Part IV – Some Common Pitfalls of Regression / Trend Line Analysis
Pitfall #1: The Regression or Trend Line that is derived from the OLS method might be meaningful only for a limited range of numbers. • Pitfall #2: The most valid Regression or Trend Line for a particular set of data might not necessarily be linear. • Pitfall #3: Usually, a dependent variable is a function of several independent variables, not just one independent variable.

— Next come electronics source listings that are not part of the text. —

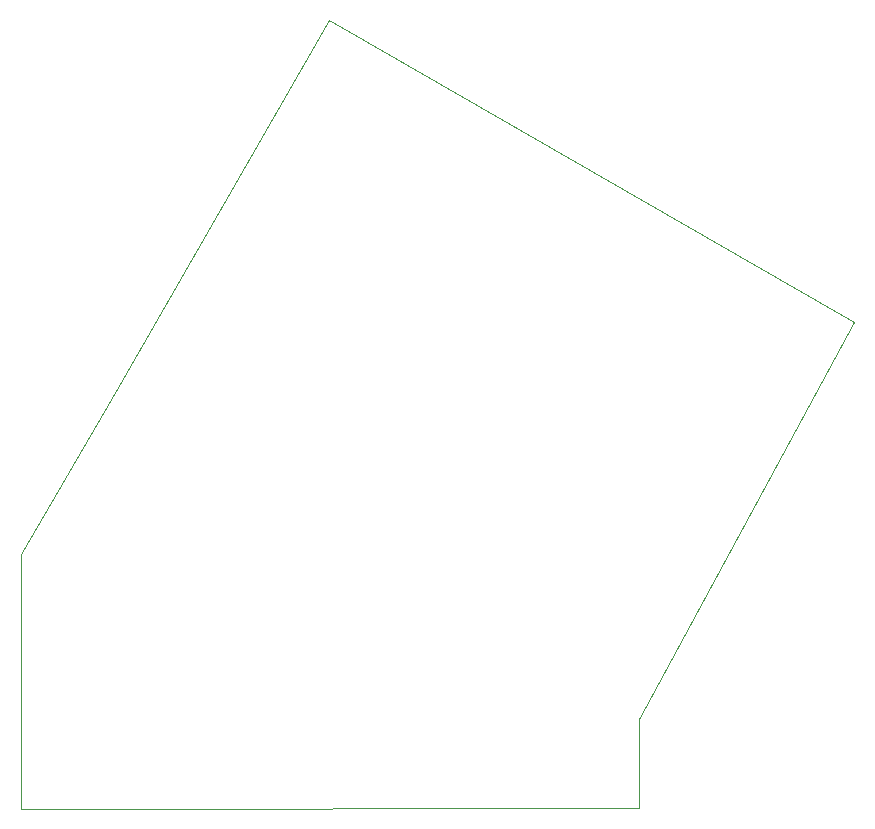
<source format=gbr>
%TF.GenerationSoftware,KiCad,Pcbnew,9.0.5*%
%TF.CreationDate,2025-10-28T18:52:10+09:00*%
%TF.ProjectId,2025_power,32303235-5f70-46f7-9765-722e6b696361,rev?*%
%TF.SameCoordinates,Original*%
%TF.FileFunction,Profile,NP*%
%FSLAX46Y46*%
G04 Gerber Fmt 4.6, Leading zero omitted, Abs format (unit mm)*
G04 Created by KiCad (PCBNEW 9.0.5) date 2025-10-28 18:52:10*
%MOMM*%
%LPD*%
G01*
G04 APERTURE LIST*
%TA.AperFunction,Profile*%
%ADD10C,0.050000*%
%TD*%
G04 APERTURE END LIST*
D10*
X101100000Y-53200000D02*
X145500000Y-78800000D01*
X82750000Y-85000000D02*
X101100000Y-53200000D01*
X127300000Y-112400000D02*
X127300000Y-119900000D01*
X75000000Y-120000000D02*
X75029796Y-98381687D01*
X127300000Y-119900000D02*
X75000000Y-120000000D01*
X145500000Y-78800000D02*
X127300000Y-112400000D01*
X82750000Y-85000000D02*
X75029796Y-98381687D01*
M02*

</source>
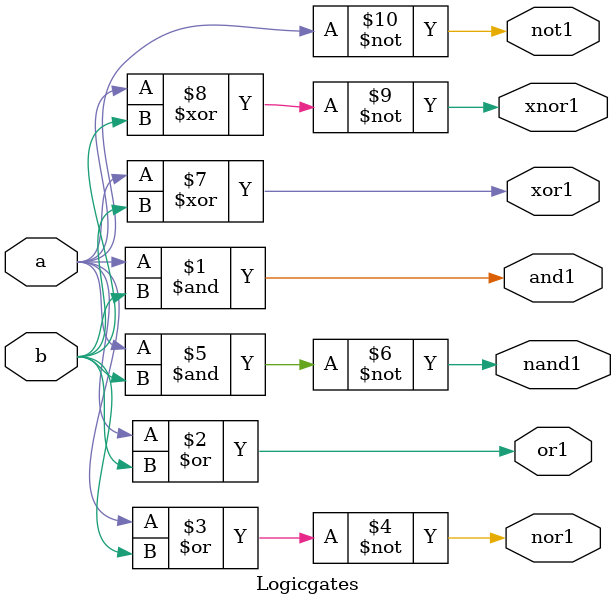
<source format=v>
module Logicgates(a,b,and1,or1,nor1,nand1,not1,xor1,xnor1);
input a,b;
output and1,or1,nor1,nand1,not1,xor1,xnor1;
and g1(and1,a,b);
or g2(or1,a,b);
nor g3(nor1,a,b);
nand g4(nand1,a,b);
not g5(not1,a);
xor g6(xor1,a,b);
xnor g7(xnor1,a,b);
endmodule

</source>
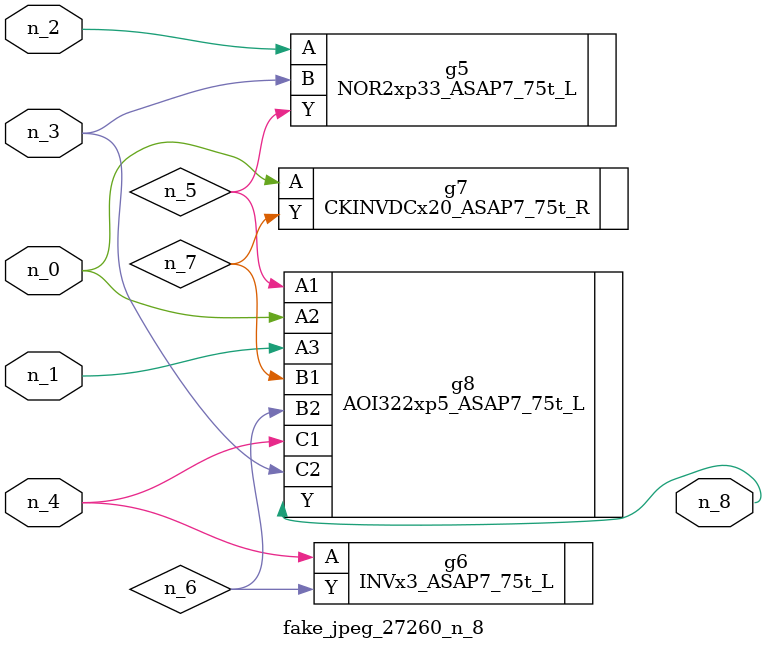
<source format=v>
module fake_jpeg_27260_n_8 (n_3, n_2, n_1, n_0, n_4, n_8);

input n_3;
input n_2;
input n_1;
input n_0;
input n_4;

output n_8;

wire n_6;
wire n_5;
wire n_7;

NOR2xp33_ASAP7_75t_L g5 ( 
.A(n_2),
.B(n_3),
.Y(n_5)
);

INVx3_ASAP7_75t_L g6 ( 
.A(n_4),
.Y(n_6)
);

CKINVDCx20_ASAP7_75t_R g7 ( 
.A(n_0),
.Y(n_7)
);

AOI322xp5_ASAP7_75t_L g8 ( 
.A1(n_5),
.A2(n_0),
.A3(n_1),
.B1(n_7),
.B2(n_6),
.C1(n_4),
.C2(n_3),
.Y(n_8)
);


endmodule
</source>
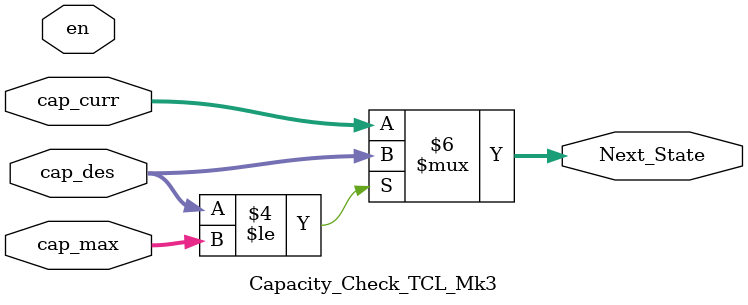
<source format=v>
module Capacity_Check_TCL_Mk3(en, cap_max, cap_curr, cap_des, Next_State);
	
	input en;
	input [3:0]cap_max, cap_curr, cap_des;
	output [3:0]Next_State;
	
	reg [3:0]Next_State;
	
	always @(en or cap_max or cap_curr or cap_des)
	begin
	
		if (en == 1)
			begin
			
				if (cap_curr > cap_max)
					begin
						
						Next_State = cap_max;
					end
			end
				
		if (cap_des <= cap_max)
			begin
			
				Next_State = cap_des;
			end
		else
			begin
				
				Next_State = cap_curr;
			end
	end
endmodule
</source>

Background • You work in the Planning Department; your boss comes to you with historical development data showing growth in the square footage of non-residential space. • An intern has compiled the data, and has calculated the square footage, by type of non-residential space, that has occurred during a twenty year time period. • The intern has taken the twenty year increase and divided that number by twenty in order to derive and average annual increase in each type of square footage. • Your boss has used this average annual increase to estimate the number of square feet, by non-residential type, that the County can expect over the course of the next ten years.
Background (Cont.) • You are somewhat suspicious of the ten year projection for industrial space, since the County had a net loss of jobs in the manufacturing sector during the course of the twenty years. • Assignment: • (a) Take the historical data for the industrial square footage and use MS Excel to derive an OLS trend line that fits this data; • (b) Graph the trend line, the trend line equation, and the R2 value; and • (c) Using the trend line equation, project the total new industrial square footage that the County can expect during the course of the next ten years.
Assignment (Cont.) • Question: Is your estimate different from the estimate that your boss derived? If so, how large is the gap (both in absolute square footage and percentage terms)? • How “tightly” does the data fit around the trend line that you have derived? Do you have much confidence in your trend line?